I feel like Rust isn't too bad at it: if you want the almost C++/Java level of wrist strain just use anyhow::Error, remember to put ? after fallible calls and downcast to extract the underlying error.

C++ and Java exceptions have non-local flow and it's hard to determine what function can throw what, so if you do want to add error handling cases you would have to inspect every function to know if it throws or not. Yeah, there's noexcept and checked exceptions but one was a late addition that legacy codebases don't use and the other everyone just does throw new RuntimeException(err) anyway.

Animats|3 years ago

After several false starts, Rust mostly got this right with returning

    Result<usefulresult, Error>
from most functions, and using "?" for "If the result of this is Error, do a return of the error". There's also a thing where you can write

    foo().context("useful info about foo")?
and pass some more info with the error.

Plus, most things that work like "open" close when their scope closes, so you don't need all that "defer" stuff.

I would have liked a good error hierarchy like Python 2 had, where there was a clear distinction between program-is-broken errors and errors due to external causes. But Rust didn't get that at the beginning, and now it's too late.

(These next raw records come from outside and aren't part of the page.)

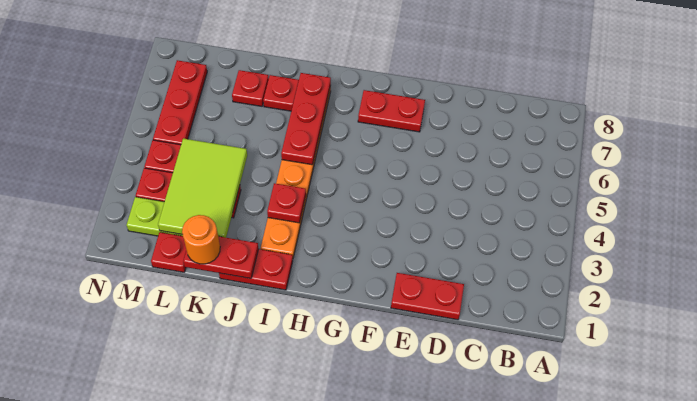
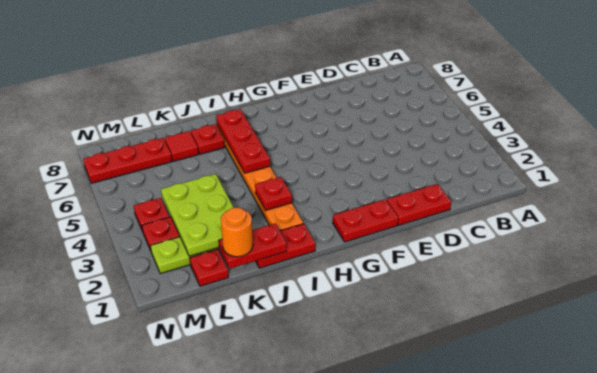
red 1x2 plate [358,90,425,132] -> red 1x2 plate moved to [333,199,398,242]
lime 2x3 tile [158,138,247,238] -> lime 2x3 plate [161,174,234,256]
red 1x1 plate [232,70,269,106] -> red 1x1 tile [165,131,199,161]
red 1x3 plate [153,60,207,145] -> red 1x3 plate turned to [83,138,172,183]

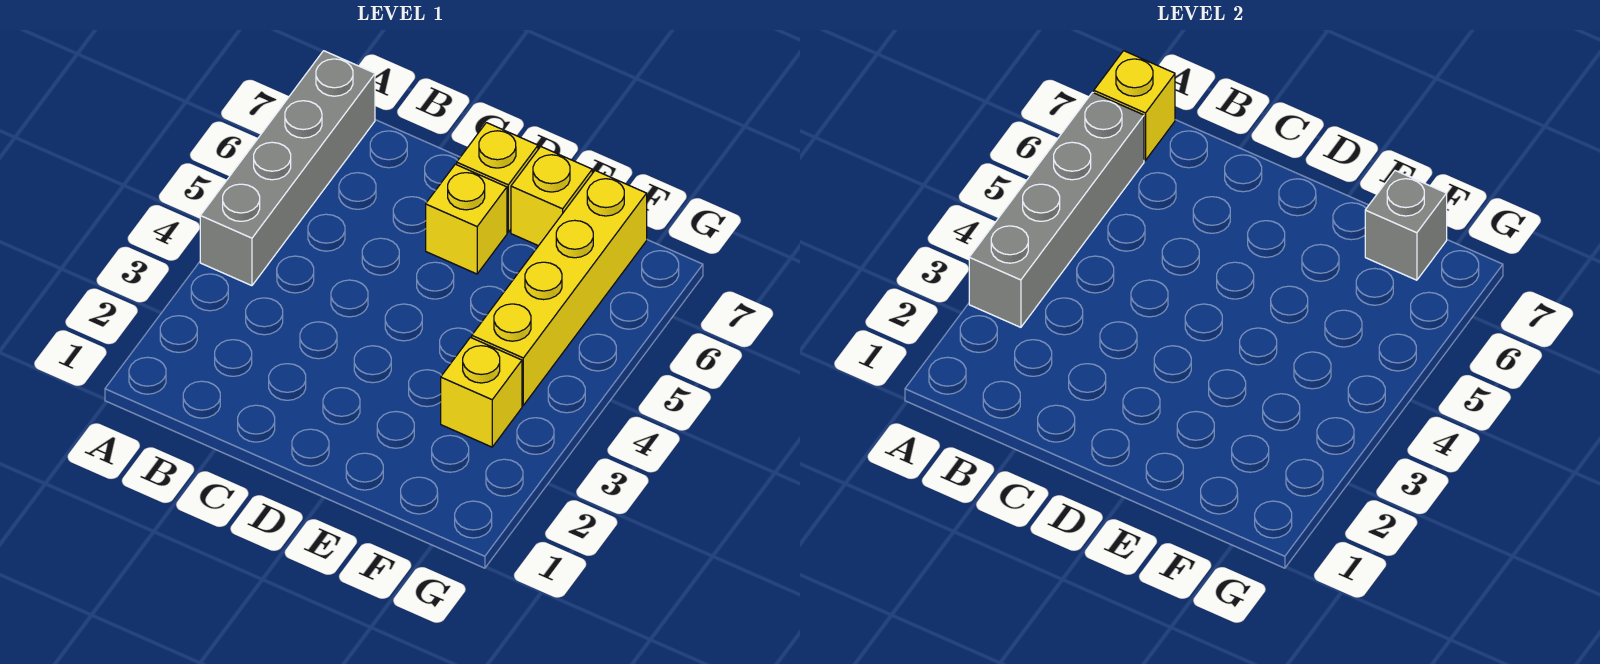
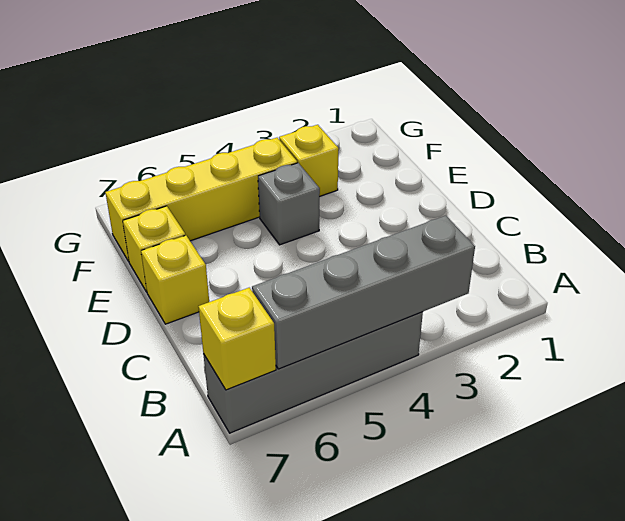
yellow 1x1 brick [426,164,507,274] -> none
grey 1x1 brick [1365,171,1447,280] -> grey 1x1 brick moved to [258,163,320,245]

typical_gopher|3 years ago

> C++ and Java exceptions have non-local flow and it's hard to determine what function can throw what, so if you do want to add error handling cases you would have to inspect every function to know if it throws or not

In general I agree with you, but Rust is already having this problem by people making liberal use of unwrap.

nyanpasu64|3 years ago

C++ exceptions and Rust Anyhow errors lack stack traces by default, whereas Java exceptions capture them by default, aiding debugging. I'm not sure if Rust spans satisfy the same requirements as stack traces; they seem more built around logging and asynchronous execution, than error handling and synchronous code.

the_gipsy|3 years ago

Rust did it well, go just didn't. Maybe because go is the new java.